Касьянов встрепенулся, его сердце облилось кровью, и что-то подсказало ему, что там, в доме, его присутствие гораздо необходимее, чем здесь, где все так безнадежно. И каковы бы ни были условности, запрещающие в такое позднее время чужому мужчине входить к женщине, когда она одна, он не по смотрит ни на что и пойдет к ней. Он чувствует, он знает, что там ждут его участия, поддержки и, кроме как от него одного, ниоткуда не последует эта помощь.
И передавши Ивану лошадь, он зашагал к барскому дому.
Две собаки выскочили из своих будок и с лаем бросились на него и так все время и лаяли, пока он не дошел до дома. Во всей усадьбе не было ни души, так как все были на пожаре, и некому было выйти и отогнать собак. Встревоженный необычным освещением, махая крыльями, бежал вслед за ним ручной журавль. Издалека доносились крики, треск огня, и все время, не переставая, звонили на селе в колокол и стучали в чугунную доску.
Прислонившись к колонне крыльца, стояла какая-то женская фигура в серой шали. Это была горничная генеральши. Она глядела на пожар, и зубы у нее тоже стучали.
— Кто это? — вскрикнула она, увидав Касьянова.
— Это я... Ваш сосед... — ответил Касьянов. — Ваши дома?

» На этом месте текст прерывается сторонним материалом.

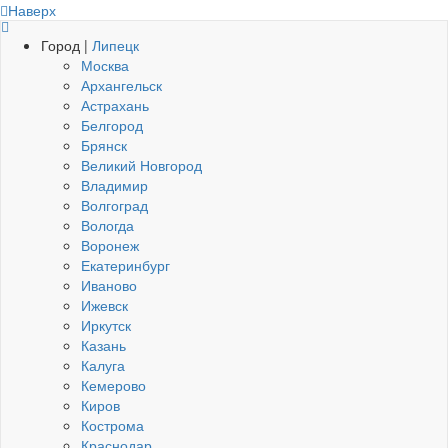
Наверх
Город |
Липецк
Москва
Архангельск
Астрахань
Белгород
Брянск
Великий Новгород
Владимир
Волгоград
Вологда
Воронеж
Екатеринбург
Иваново
Ижевск
Иркутск
Казань
Калуга
Кемерово
Киров
Кострома
Краснодар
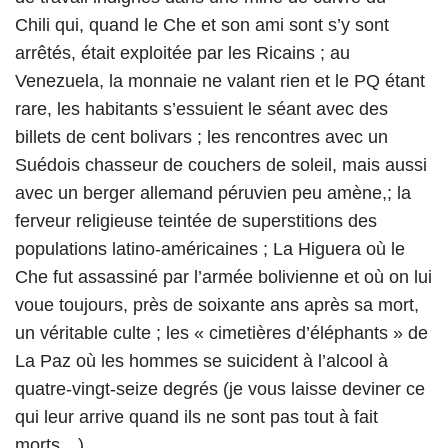
Chili qui, quand le Che et son ami sont s’y sont
arrêtés, était exploitée par les Ricains ; au
Venezuela, la monnaie ne valant rien et le PQ étant
rare, les habitants s’essuient le séant avec des
billets de cent bolivars ; les rencontres avec un
Suédois chasseur de couchers de soleil, mais aussi
avec un berger allemand péruvien peu amène,; la
ferveur religieuse teintée de superstitions des
populations latino-américaines ; La Higuera où le
Che fut assassiné par l’armée bolivienne et où on lui
voue toujours, près de soixante ans après sa mort,
un véritable culte ; les « cimetières d’éléphants » de
La Paz où les hommes se suicident à l’alcool à
quatre-vingt-seize degrés (je vous laisse deviner ce
qui leur arrive quand ils ne sont pas tout à fait
morts…)…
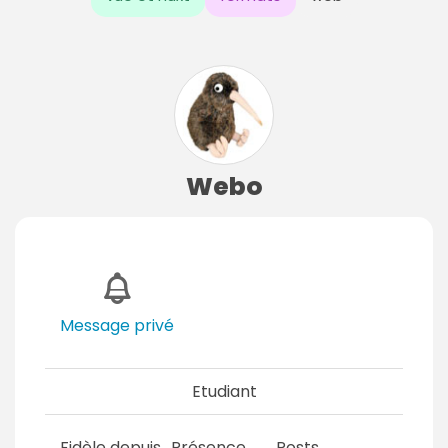
Webo
Message privé
Etudiant
Fidèle depuis
Présence
Posts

— Ах, барин, — залепетала она. — Уж мы и то хотели посылать за вами! А у нас тут такое было, такое было, что и не дай бог! Днем приходили мужики, требовали к себе старую генералышу, кричали, махали руками, да так она к ним и не вышла. А вечером вот пожар. Генеральша испугалась, приказала закладывать лошадей, чтобы в город ехать, а барышня уперлась, говорит, не поеду ни за что. Что крику-то было, батюшки мои!..
— Так генеральша и уехала? — спросил Касьянов.
— Так и уехала вместе с управляющим! Нас оставила одних на попа да попадью.